Batte la crisi
È una bella sfida per Alessandro Fedrigoni, una laurea in ingegneria cartaria a Monaco di Baviera, presidente e nipote del fondatore del gruppo veronese che ha 126 anni di storia. Ma ben calcolata. Il settore della carta a livello mondiale vale un fatturato di 400 miliardi che nell’ultimo quinquennio si è eroso del 4% l’anno. Colpa del calo dei consumi, delle difficoltà dell’editoria e della diminuzione di pubblicità e cataloghi. Nomi blasonati come Burgo e Pigna stanno del resto vivendo momenti difficili, tra debito elevato e costi insostenibili.
Fedrigoni ha invece battuto la crisi. Dal 2007 il giro d’affari è cresciuto del 30% fino agli oltre 810 milioni dell’esercizio scorso, che chiuderà con un ebitda che si stima in crescita rispetto agli 88 milioni del 2012, debiti netti più che dimezzati rispetto ai 220 di tre anni fa e un ritorno sul capitale investito pari al 20%. Merito del taglio di costi energetici e al consumo d’acqua, mai della manodopera. Ma anche di lungimiranza e scelte strategiche.
Stampa euro e rupie
Qualche esempio? Fedrigoni è uno dei pochi fornitori della Bce per la stampa dell’euro, ma produce anche rupie, yuan fino alle carte per assegni e passaporti, grazie a un concentrato di tecnologie con fili metallici, filigrane e ologrammi realizzati a Fabriano dalle Cartiere Miliani, rilevate dieci anni fa dal Poligrafico dello Stato e che si apprestano a celebrare i 750 anni di vita. È un’attività che fa della multinazionale una delle prime realtà in Europa nelle carte speciali.

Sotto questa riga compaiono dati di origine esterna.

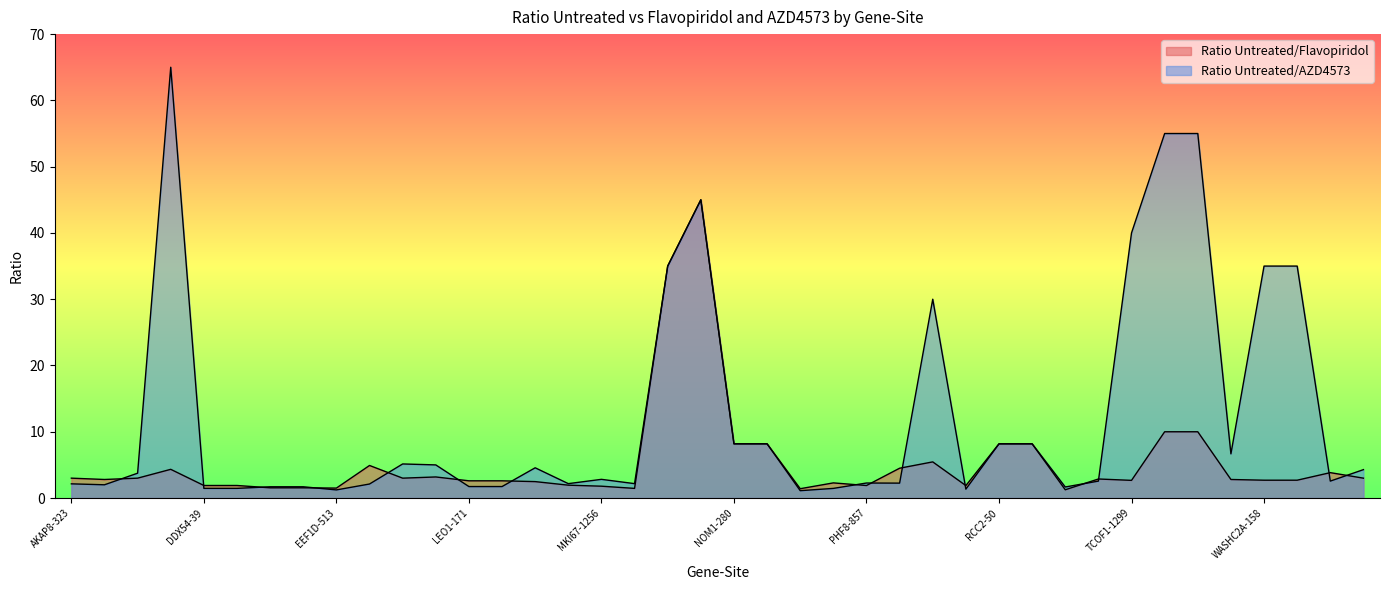

List the series in order of their overall mean, highest first.

Ratio Untreated/AZD4573, Ratio Untreated/Flavopiridol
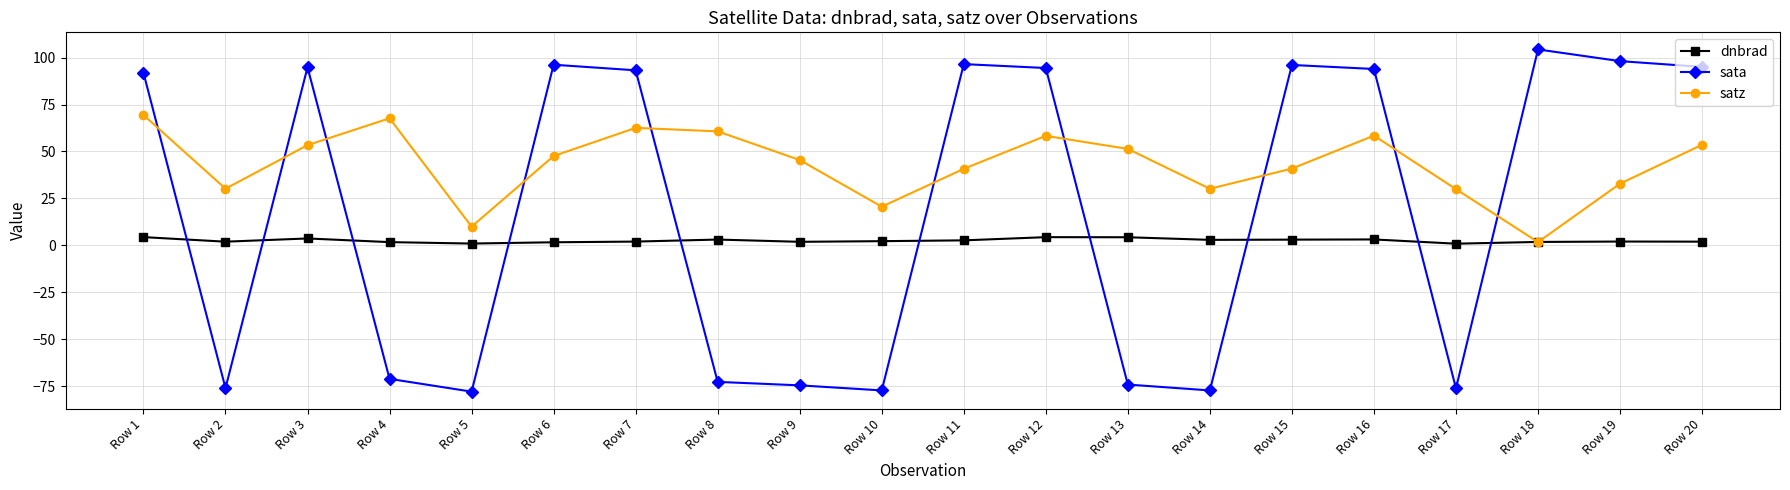

True or false: satz and sata cross at least once.

True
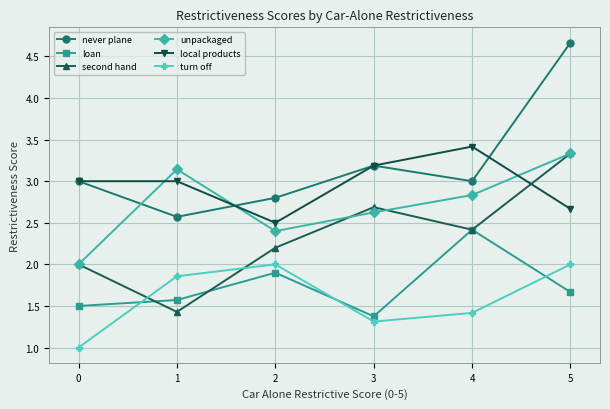

What is the value of the local products point at the 5th from the left?

3.4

Se il progetto Borsa andrà in porto, Piazza Affari ospiterà un altro nome di rango dell’industria cartaria, dopo il delisting di Burgo. Il momento è positivo secondo il mercato, perché gli investitori sono tornati a scommettere sul manifatturiero. Quello che esporta, come nel caso di Verona che vende all’estero il 70%. Nel 2011 l’Ipo prevedeva di classare il 35% con una Opvs, cioè in parte con vendita di azioni e in parte in sottoscrizione, con una capitalizzazione teorica stimata in ben oltre 800 milioni.

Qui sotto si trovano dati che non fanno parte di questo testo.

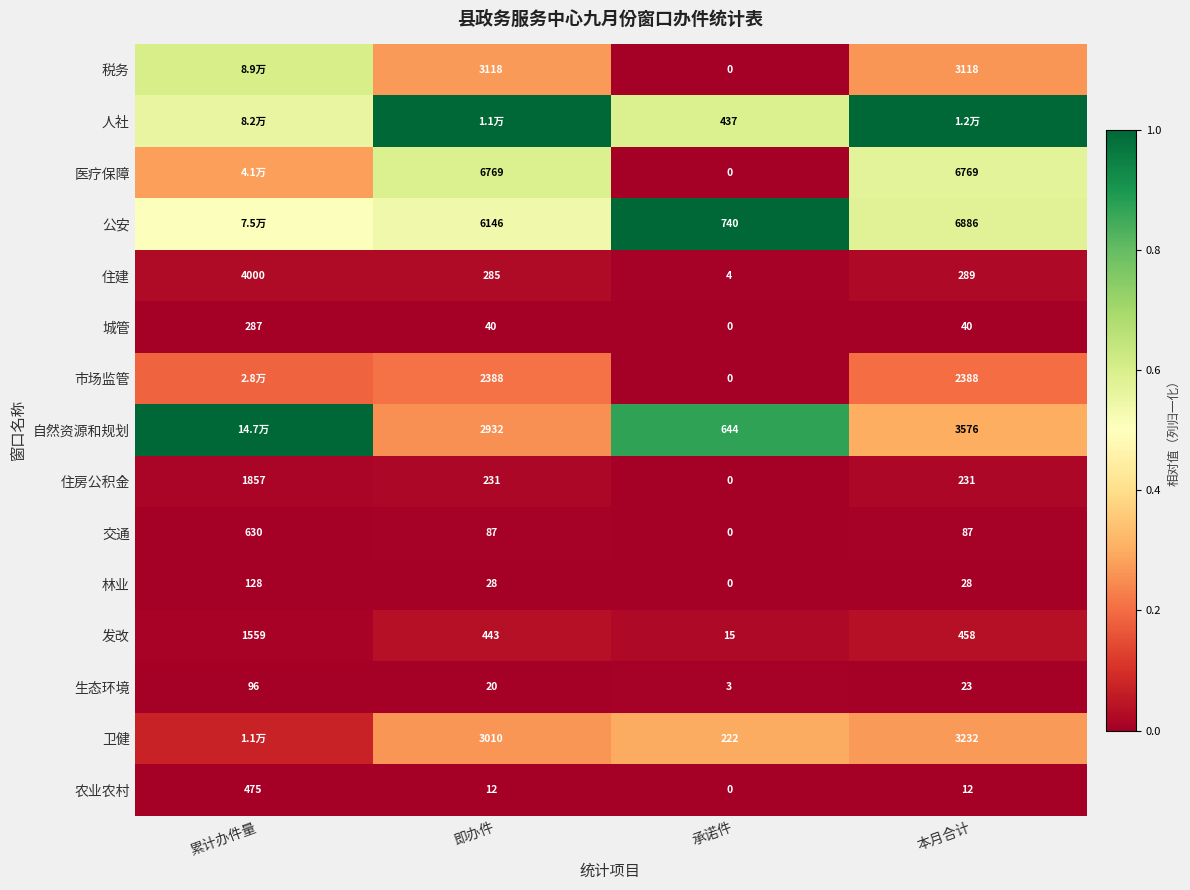

At which label is 住建 closest to 2002?

本月合计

Questo il passato. Da allora i titoli dei concorrenti hanno preso fiato sui listini. Dai finlandesi di Stora Enso e Upm alla cinese Shandong chenming il cui rapporto tra valore d’impresa ed ebitda è addirittura pari a nove volte. A Verona si è così deciso di sondare di nuovo umori e prospettive del mercato.
Ci vuole taglia
Ma non è il solo motivo. Fedrigoni cresce e fa profitti, ha 11 impianti (nove in Italia, due tra Spagna e Brasile), 2 mila addetti e clienti globali, ma è ancora piccola rispetto ai suoi omologhi in Nord Europa , Cina e Sudafrica (Sappi), più grandi anche di dieci volte.
Per stare in gara e cogliere occasioni servono risorse. Senza contare che farebbe gioco avere azioni quotate nell’ambito di eventuali aggregazioni. La struttura societaria è pronta. La famiglia, nome di spicco dell’imprenditoria locale, ha concluso un riassetto che ha concentrato il business nella Fedrigoni spa. Così ridisegnata ha tutti gli ingredienti per sbarcare in Borsa con produzioni di carta per stampa, banconote e sicurezza, etichette (i grandi nomi di vino e champagne «vestono» Fedrigoni) e packaging per i marchi del lusso. Dipenderà dalla direzione dei venti sui listini.